Well guess what?  Nobody stepped up.  Phobos returned to stagnation, and
the PR queue grew back to its old unmanageble proportions clogged up
with PRs that never went anywhere unless you were willing to wait months
or even years. And even after that it was anybody's guess as to whether
it would move forward at all. Most just stagnated until the original
author(s) abandoned it or quit in frustration.  Eventually the DLF was
forced to spend money to hire somebody to look after the queue, because
nobody was willing to do it unless they were paid to do so.

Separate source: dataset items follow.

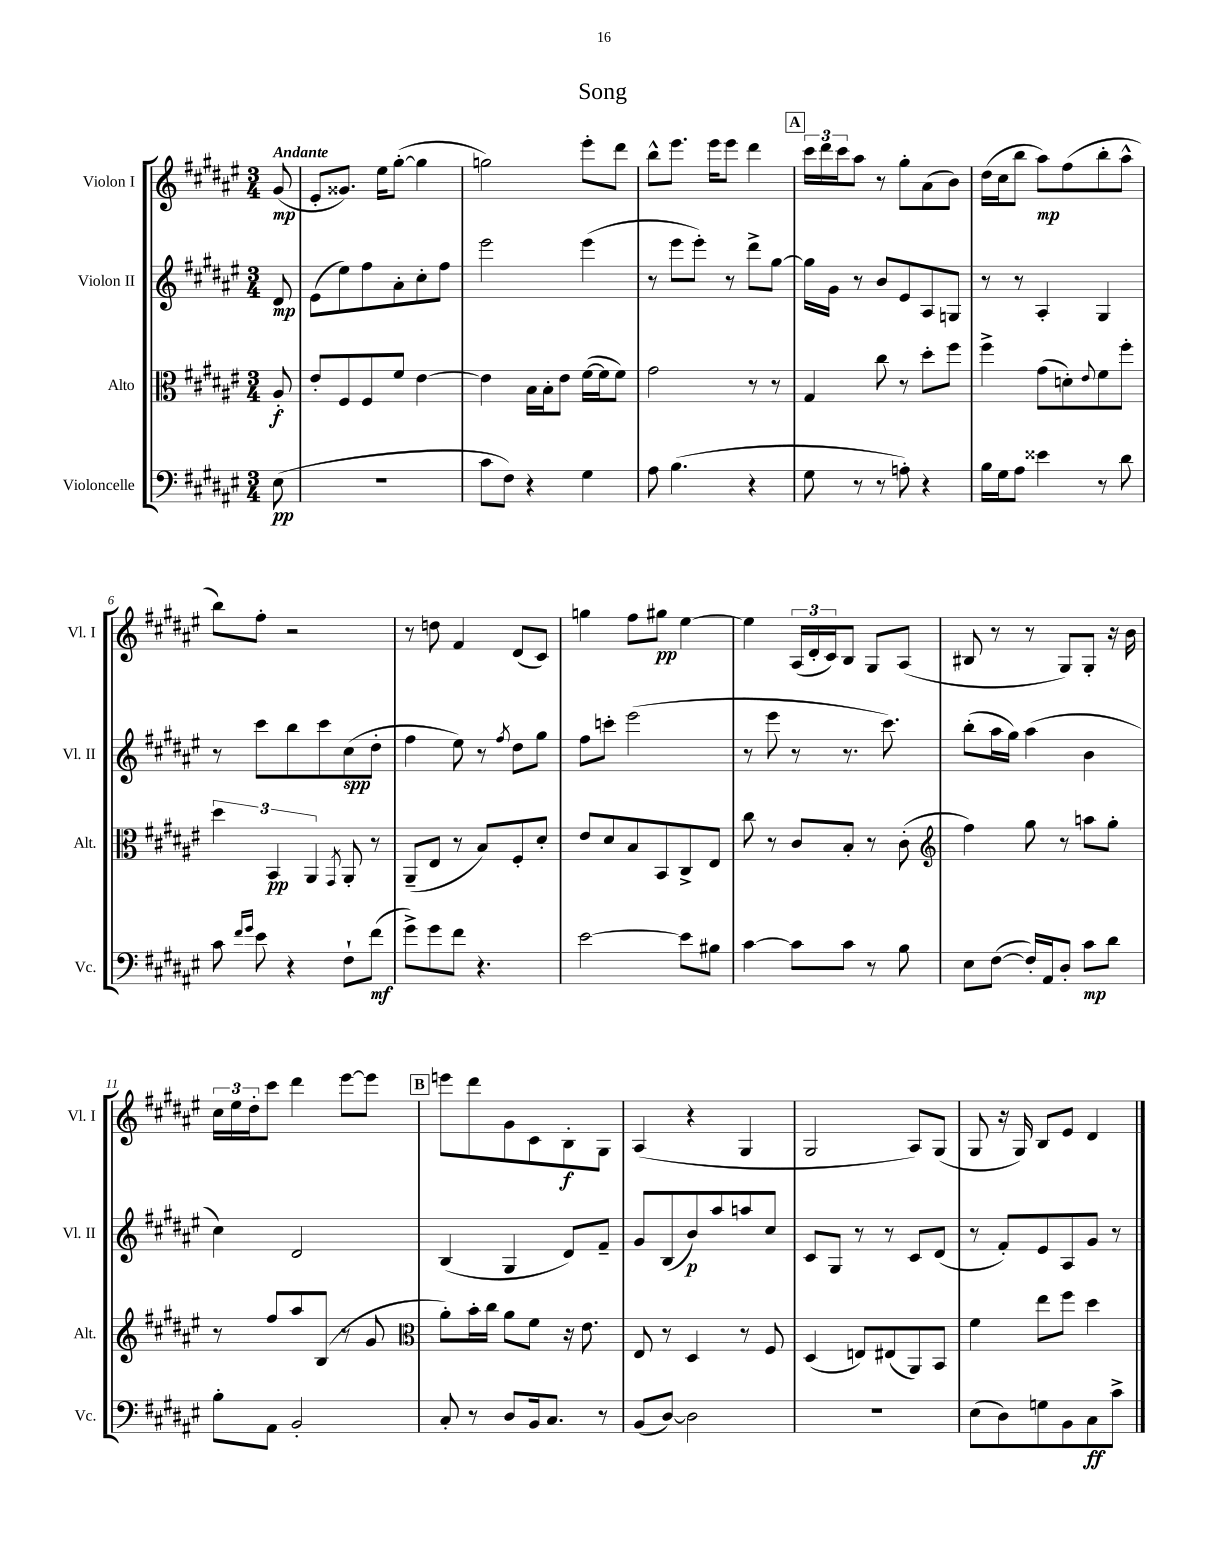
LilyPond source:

\header { title = "Song" }
<<
\new StaffGroup <<
\new Staff = "s0" \with { instrumentName = "Violon I" shortInstrumentName = "Vl. I" } {
    \clef treble \key fis \major \numericTimeSignature \time 3/4 \partial 8 \tempo "Andante"
    gis'8\mp( |
    eis'8-. gisis'8.) eis''16 gis''8~-.( gis''4 |
    g''2) eis'''8-. dis'''8 |
    b''8-^ eis'''8. eis'''16 eis'''8 dis'''4 |
    \mark \markup { \box "A" } \tuplet 3/2 { cis'''16 dis'''16 cis'''16 } ais''8 r8 gis''8-. ais'8( b'8) |
    dis''16( cis''16 b''8 ais''8\mp) fis''8( b''8-. ais''8-^ |
    b''8) fis''8-. r2 |
    r8 d''8 fis'4 dis'8( cis'8) |
    g''4 fis''8 gis''8\pp eis''4~ |
    eis''4 \tuplet 3/2 { ais16( dis'16-. cis'16) } b8 gis8 ais8( |
    bis8 r8 r8 gis8) gis8-. r16 b'16 |
    \tuplet 3/2 { cis''16 eis''16 dis''16-. } cis'''8 dis'''4 eis'''8~ eis'''8 |
    \mark \markup { \box "B" } e'''8 dis'''8 gis'8 cis'8 b8-.\f gis8 |
    ais4( r4 gis4 |
    gis2 ais8) gis8( |
    gis8 r16 gis16) b8 eis'8 dis'4 \bar "|." |
}
\new Staff = "s1" \with { instrumentName = "Violon II" shortInstrumentName = "Vl. II" } {
    \clef treble \key fis \major \numericTimeSignature \time 3/4 \partial 8
    dis'8\mp |
    eis'8( eis''8) fis''8 ais'8-. cis''8-. fis''8 |
    eis'''2 eis'''4( |
    r8 eis'''8 eis'''8-.) r8 dis'''8-> gis''8~ |
    \mark \markup { \box "A" } gis''16 gis'16 r8 b'8 eis'8 ais8 g8 |
    r8 r8 ais4-. gis4 |
    r8 cis'''8 b''8 cis'''8 cis''8\spp( dis''8-. |
    fis''4 eis''8) r8 \acciaccatura { fis''8 } dis''8 gis''8 |
    fis''8 c'''8-. eis'''2( |
    r8 eis'''8 r8 r8. cis'''8.) |
    b''8-.( ais''16 gis''16) ais''4( b'4 |
    cis''4) dis'2 |
    \mark \markup { \box "B" } b4( gis4 dis'8) fis'8-- |
    gis'8 b8( b'8\p) ais''8 a''8 cis''8 |
    cis'8 gis8 r8 r8 cis'8 dis'8( |
    r8 fis'8-.) eis'8 ais8 gis'8 r8 \bar "|." |
}
\new Staff = "s2" \with { instrumentName = "Alto" shortInstrumentName = "Alt." } {
    \clef alto \key fis \major \numericTimeSignature \time 3/4 \partial 8
    ais8-.\f |
    eis'8-. fis8 fis8 fis'8 eis'4~ |
    eis'4 b16 b16-. eis'8 fis'16~( fis'16 fis'8) |
    gis'2 r8 r8 |
    \mark \markup { \box "A" } gis4 cis''8 r8 dis''8-. fis''8 |
    fis''4-> gis'8( d'8-.) \appoggiatura { eis'8 } fis'8 fis''8-. |
    \tuplet 3/2 { dis''4 b,4\pp ais,4 } \acciaccatura { gis,8 } ais,8-. r8 |
    ais,8--( eis8 r8 b8) fis8-. dis'8-. |
    eis'8 dis'8 b8 b,8 cis8-> eis8 |
    cis''8 r8 cis'8 b8-. r8 cis'8-.( |
    \clef treble fis''4) gis''8 r8 a''8 gis''8-. |
    r8 fis''8 ais''8 b8( r8 gis'8 |
    \mark \markup { \box "B" } \clef alto ais'8-.) b'16-. cis''16 ais'8 fis'8 r16 eis'8. |
    eis8 r8 dis4 r8 fis8 |
    dis4( e8) eis8( ais,8) b,8 |
    fis'4 eis''8 fis''8 dis''4 \bar "|." |
}
\new Staff = "s3" \with { instrumentName = "Violoncelle" shortInstrumentName = "Vc." } {
    \clef bass \key fis \major \numericTimeSignature \time 3/4 \partial 8
    eis8\pp( |
    R2. |
    cis'8 fis8) r4 gis4 |
    ais8 b4.( r4 |
    \mark \markup { \box "A" } gis8 r8 r8 a8-.) r4 |
    b16 gis16 ais8 eisis'4 r8 dis'8 |
    cis'8 \grace { fis'16 gis'16 } eis'8 r4 fis8-! fis'8\mf( |
    gis'8->) gis'8 fis'8 r4. |
    eis'2~ eis'8 bis8 |
    cis'4~ cis'8 cis'8 r8 b8 |
    eis8 fis8~( fis16-.) ais,16 dis8-. cis'8\mp dis'8 |
    b8-. ais,8 b,2-. |
    \mark \markup { \box "B" } cis8-. r8 dis8 b,16 cis8. r8 |
    b,8( dis8~) dis2 |
    R2. |
    eis8( dis8) g8 b,8 cis8\ff cis'8-> \bar "|." |
}
>>
>>
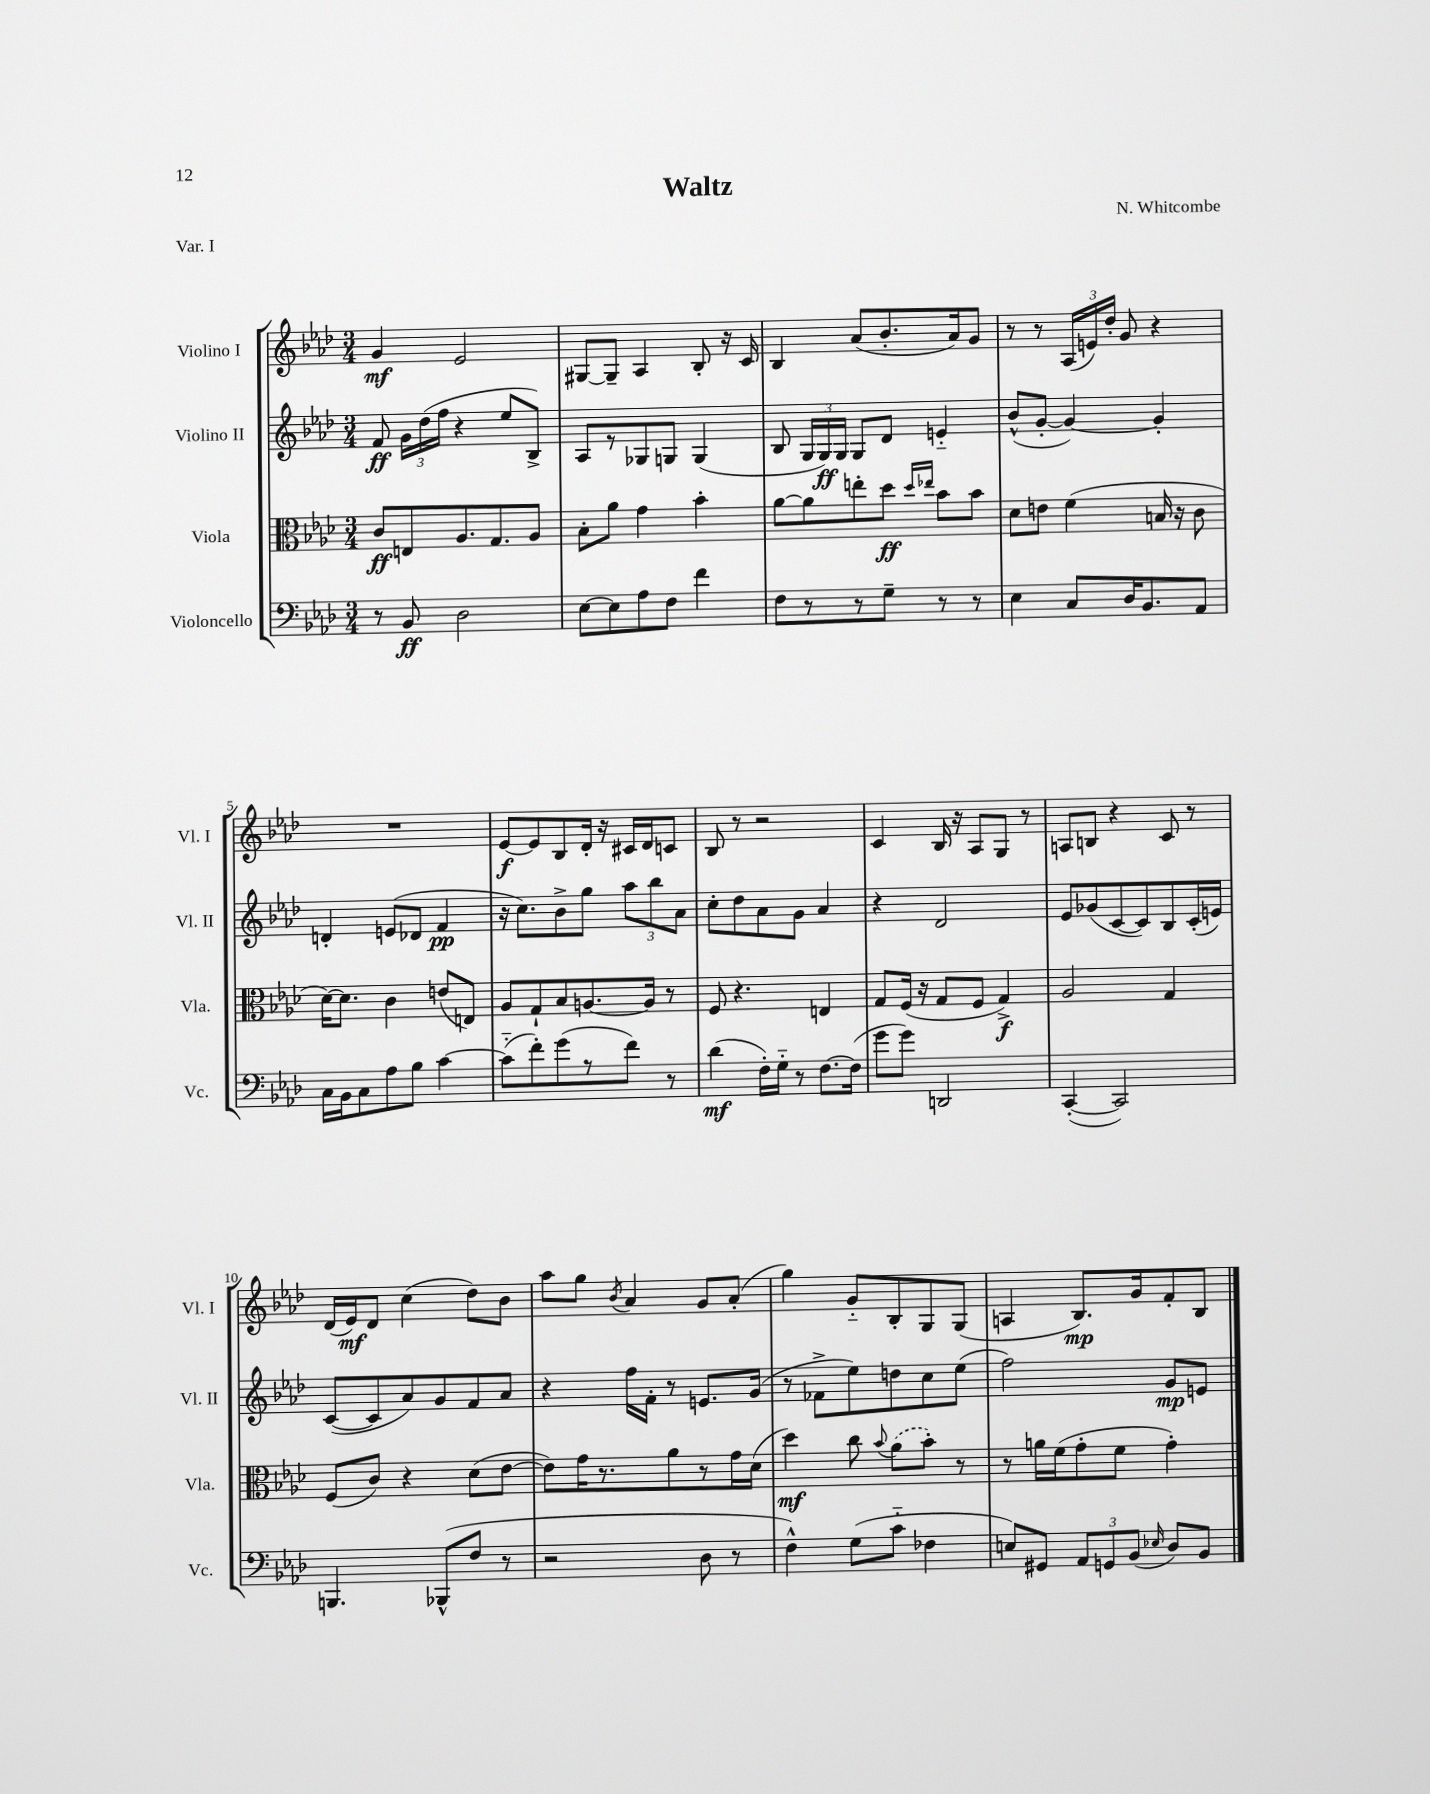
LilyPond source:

\header { title = "Waltz" composer = "N. Whitcombe" piece = "Var. I" }
<<
\new StaffGroup <<
\new Staff = "s0" \with { instrumentName = "Violino I" shortInstrumentName = "Vl. I" } {
    \clef treble \key aes \major \numericTimeSignature \time 3/4
    \autoBeamOff g'4\mf ees'2 |
    gis8[~ gis8]-- aes4 bes8-. r16 c'16 |
    bes4 aes'8[( bes'8.-. aes'16) g'8] |
    r8 r8 \tuplet 3/2 { aes16[( e'16) des''16]-. } g'8 r4 |
    R2. |
    ees'8[~\f ees'8 bes8 des'16]-. r16 cis'16[ des'16 c'8] |
    bes8 r8 r2 |
    c'4 bes16 r16 aes8[ g8] r8 |
    a8[ b8] r4 c'8 r8 |
    des'16[( ees'16\mf) des'8] c''4( des''8[) bes'8] |
    aes''8[ g''8] \acciaccatura { bes'8 } aes'4 g'8[ aes'8]-.( |
    g''4) g'8[-_ bes8-. g8 g8]( |
    a4 bes8.[\mp) g'16 f'8-. bes8] \bar "|." |
}
\new Staff = "s1" \with { instrumentName = "Violino II" shortInstrumentName = "Vl. II" } {
    \clef treble \key aes \major \numericTimeSignature \time 3/4
    \autoBeamOff f'8\ff \tuplet 3/2 { g'16[ des''16( f''16] } r4 ees''8[ bes8]->) |
    aes8[ r8 ges8 g8] g4( |
    bes8 \tuplet 3/2 { g16[ g16\ff) g16] } g8[ des'8] e'4-_ |
    bes'8[-^( g'8]~-. g'4~) g'4-. |
    d'4-. e'8[( des'8] f'4\pp |
    r16 c''8.[) bes'8-> g''8] \tuplet 3/2 { aes''8[ bes''8 aes'8] } |
    c''8[-. des''8 aes'8 g'8] aes'4 |
    r4 des'2 |
    ees'8[ ges'8( c'8~ c'8) bes8 c'16-.( e'16]) |
    c'8[~( c'8 aes'8) g'8 f'8 aes'8] |
    r4 f''16[ f'16]-. r8 e'8.[ g'16]( |
    r8 fes'8[-> ees''8) d''8 c''8 ees''8]( |
    f''2) g'8[\mp e'8] \bar "|." |
}
\new Staff = "s2" \with { instrumentName = "Viola" shortInstrumentName = "Vla." } {
    \clef alto \key aes \major \numericTimeSignature \time 3/4
    \autoBeamOff c'8[\ff e8 aes8. g8. aes8] |
    bes8[-. aes'8] g'4 bes'4-. |
    aes'8[~ aes'8 e''8-. des''8]\ff \grace { des''16[ ees''16] } bes'8[ bes'8] |
    des'8[ e'8] f'4( b16 r16 c'8 |
    des'16[~) des'8.] c'4 e'8[( e8]) |
    aes8[ g8-! bes8 a8.~ a16] r8 |
    f8 r4. e4 |
    g8[ f16]( r16 g8[ f8] g4->\f) |
    aes2 g4 |
    f8[( c'8]) r4 des'8[( ees'8]~ |
    ees'8[) g'16 r8. aes'8 r8 g'16 des'16]( |
    des''4\mf) c''8 \appoggiatura { bes'8 } \once \slurDashed aes'8[( bes'8]-.) r8 |
    r8 a'16[ f'16( g'8-. f'8] g'4-.) \bar "|." |
}
\new Staff = "s3" \with { instrumentName = "Violoncello" shortInstrumentName = "Vc." } {
    \clef bass \key aes \major \numericTimeSignature \time 3/4
    \autoBeamOff r8 bes,8\ff des2 |
    ees8[~ ees8 aes8 f8] f'4 |
    f8[ r8 r8 g8]-- r8 r8 |
    ees4 c8[ des16 bes,8. aes,8] |
    c16[ bes,16 c8 aes8 bes8] c'4~ |
    c'8[-_( f'8-.) g'8( r8 f'8]) r8 |
    des'4\mf( f16[-.) g16]-_ r8 f8.[~ f16]( |
    g'8[ g'8]) d,2 |
    c,4~-.( c,2) |
    b,,4. bes,,8[-^( f8] r8 |
    r2 des8 r8 |
    f4-^) g8[( c'8]-_ fes4 |
    e8[) gis,8] \tuplet 3/2 { aes,8[ g,8 bes,8]( } \grace { ees16 } des8[) bes,8] \bar "|." |
}
>>
>>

And it wasn't as if there was a lack of willing contributors. Many
willing contributors came, was active for a period of time, then left,
usually over some disagreement or frustration at the way things were
managed.

If it was merely a handful of contributors, then one could reasonably
attribute it to personal disagreements, or that that person simply
didn't "fit" in how things worked here. But it isn't just a handful.
It's a whole long series of active contributors, some of whom made
enormous contributions (Kenji Hara, for example, contributed about 1/2
of all the code currently in dmd), but eventually left due to some
dispute.  After more than 10 years of this very same pattern repeated
over and over -- someone comes on board, actively contributes, sometimes
makes major contributions, then leaves in a huff or withdraws from
active contribution -- one cannot help asking the question, why?  What
are we doing wrong that's driving willing contributors away?  What
should we do to change this?

This issue has been brought up time and again throughout the history of
D, and I have yet to see any action on the part of the leadership that
actually made a difference.  It's not that the leadership didn't try;
they certainly did.  But it's been more than 10 years, and whatever they
have tried has not qualitatively changed the outcome. This past year
there was a lot of noise about changing the process for the better,
etc., but what was the outcome?  Adam, one of the major contributors to
D, decides to fork the project.  What gives?  It's time to ask some
serious questions.  Why is it that other programming languages are
gaining contributors while we're bleeding them?  Why are long-time D
fans feeling so much frustration after years of being loyal to D?
Something is not adding up, and whatever we've attempted in the past
more than 10 years haven't solved this problem.

Perhaps it's time for a drastic, fundamental change in the way this
project is run.


T

-- 
In order to understand recursion you must first understand recursion.